If power plants can deliver 50 per cent more electricity from the same quantity of coal, that would make good economics.

When the developed world calls on India to reduce carbon emissions, as the G-8 nations did earlier this month at the Heiligendamm summit, it cannot but be tempting to tell them to reduce emissions first. After all it is the developed nations that have over the years released most of the carbon load into the atmosphere to set off some wonky climate behaviour. Any correction must be theirs to make, not India's. With 17 per cent of world's population, India accounts for just four per cent of the greenhouse gas emissions. Other nations speeded up their development by burning fossil fuels that were available relatively cheap. Surely India should have the right to go with this strategy and not deny itself. Such an argument sounds chirpy, even politically correct, for no one likes to be dictated to. It may even be good rhetoric in the South-versus-North debate; but to assume that India has to pursue a similar energy-extravagant path to development would be terribly wrong.

Satisfying the energy appetite of an economy and a population as large as India growing at this current heady pace of 8 per cent a year will be a challenge if the country takes a business-as-usual approach to energy consumption. Electricity generation capacity would need to be enlarged by more than 50 per cent to meet the projected rise in demand over the next five years, and this will call for a staggeringly large amount of resources. The additional indent on cement and steel for building the power stations and transmission lines over the five years will be equal to 20 per cent of the total output of the past year. Coal needs of thermal power stations will be just as immense; against 320 million tonnes last year, some 542 million tonnes would be required in 2012. Consider not just the demands this will make on the existing creaky infrastructure but also the implications for the atmosphere, which will need to absorb all the extra greenhouse gases. Can the country do with less?

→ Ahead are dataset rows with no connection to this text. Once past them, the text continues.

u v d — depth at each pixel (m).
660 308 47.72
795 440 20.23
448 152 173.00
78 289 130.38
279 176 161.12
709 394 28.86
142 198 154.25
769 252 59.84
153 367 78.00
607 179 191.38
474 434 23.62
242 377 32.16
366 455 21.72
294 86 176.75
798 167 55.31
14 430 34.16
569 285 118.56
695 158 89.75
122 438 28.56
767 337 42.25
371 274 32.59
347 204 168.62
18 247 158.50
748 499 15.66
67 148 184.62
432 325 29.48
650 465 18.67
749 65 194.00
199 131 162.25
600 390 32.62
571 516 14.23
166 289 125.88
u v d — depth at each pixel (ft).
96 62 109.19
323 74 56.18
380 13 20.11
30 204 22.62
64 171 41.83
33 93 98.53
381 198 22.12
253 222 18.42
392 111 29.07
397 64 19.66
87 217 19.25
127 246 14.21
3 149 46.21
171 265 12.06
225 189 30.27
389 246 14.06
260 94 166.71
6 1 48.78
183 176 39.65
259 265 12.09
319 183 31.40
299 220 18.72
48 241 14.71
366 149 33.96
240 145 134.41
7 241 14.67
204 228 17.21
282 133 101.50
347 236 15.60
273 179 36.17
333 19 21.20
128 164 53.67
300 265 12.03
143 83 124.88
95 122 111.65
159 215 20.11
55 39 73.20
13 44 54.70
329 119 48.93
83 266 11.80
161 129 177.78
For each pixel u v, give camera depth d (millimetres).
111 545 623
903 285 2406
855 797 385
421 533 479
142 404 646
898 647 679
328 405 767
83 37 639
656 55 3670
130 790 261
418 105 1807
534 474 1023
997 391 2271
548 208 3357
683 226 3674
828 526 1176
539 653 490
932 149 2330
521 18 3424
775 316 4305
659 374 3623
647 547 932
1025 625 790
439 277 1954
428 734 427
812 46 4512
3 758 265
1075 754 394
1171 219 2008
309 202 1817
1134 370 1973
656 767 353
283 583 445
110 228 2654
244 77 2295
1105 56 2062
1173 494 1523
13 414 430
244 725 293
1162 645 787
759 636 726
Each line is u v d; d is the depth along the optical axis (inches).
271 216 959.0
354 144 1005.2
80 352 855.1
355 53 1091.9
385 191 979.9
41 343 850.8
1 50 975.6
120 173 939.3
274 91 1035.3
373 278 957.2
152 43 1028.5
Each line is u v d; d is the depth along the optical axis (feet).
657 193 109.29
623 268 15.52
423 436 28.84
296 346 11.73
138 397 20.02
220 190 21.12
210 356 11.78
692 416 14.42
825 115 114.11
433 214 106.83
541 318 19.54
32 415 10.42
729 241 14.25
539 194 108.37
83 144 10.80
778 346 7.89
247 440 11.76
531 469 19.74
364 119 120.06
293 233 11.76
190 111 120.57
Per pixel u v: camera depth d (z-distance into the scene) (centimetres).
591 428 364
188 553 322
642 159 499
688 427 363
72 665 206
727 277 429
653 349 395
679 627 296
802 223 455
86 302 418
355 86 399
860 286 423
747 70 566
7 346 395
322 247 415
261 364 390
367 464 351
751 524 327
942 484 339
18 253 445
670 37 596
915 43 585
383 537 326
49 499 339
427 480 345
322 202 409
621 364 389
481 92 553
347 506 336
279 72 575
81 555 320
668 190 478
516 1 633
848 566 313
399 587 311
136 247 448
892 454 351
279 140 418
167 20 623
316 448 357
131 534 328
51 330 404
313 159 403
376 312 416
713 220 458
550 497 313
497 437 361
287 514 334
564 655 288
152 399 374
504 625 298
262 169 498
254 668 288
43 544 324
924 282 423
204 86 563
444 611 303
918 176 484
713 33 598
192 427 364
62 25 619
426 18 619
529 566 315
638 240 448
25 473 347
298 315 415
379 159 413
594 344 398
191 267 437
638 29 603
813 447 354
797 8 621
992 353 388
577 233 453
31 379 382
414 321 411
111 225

It is evident that there are gross inefficiencies in the way energy is produced and used. Thermal efficiencies at many power stations are half what they must be; transmission and distribution losses are almost thrice what they ought to be; and appliances that use electricity soak up much more energy than they should. The question is why such a dismal state of efficiency has been tolerated, and why there has been no regulatory intervention to set efficiency norms and enforce them. The country does no better with crude oil, consuming as much as Germany but producing one-third its Gross Domestic Product. It is time such sloppy use of precious natural resources is corrected. If power stations can deliver 50 per cent more electricity from the same quantity of coal, not only does that make environment sense, it makes good economics. Indeed that is what the nation must expect from them.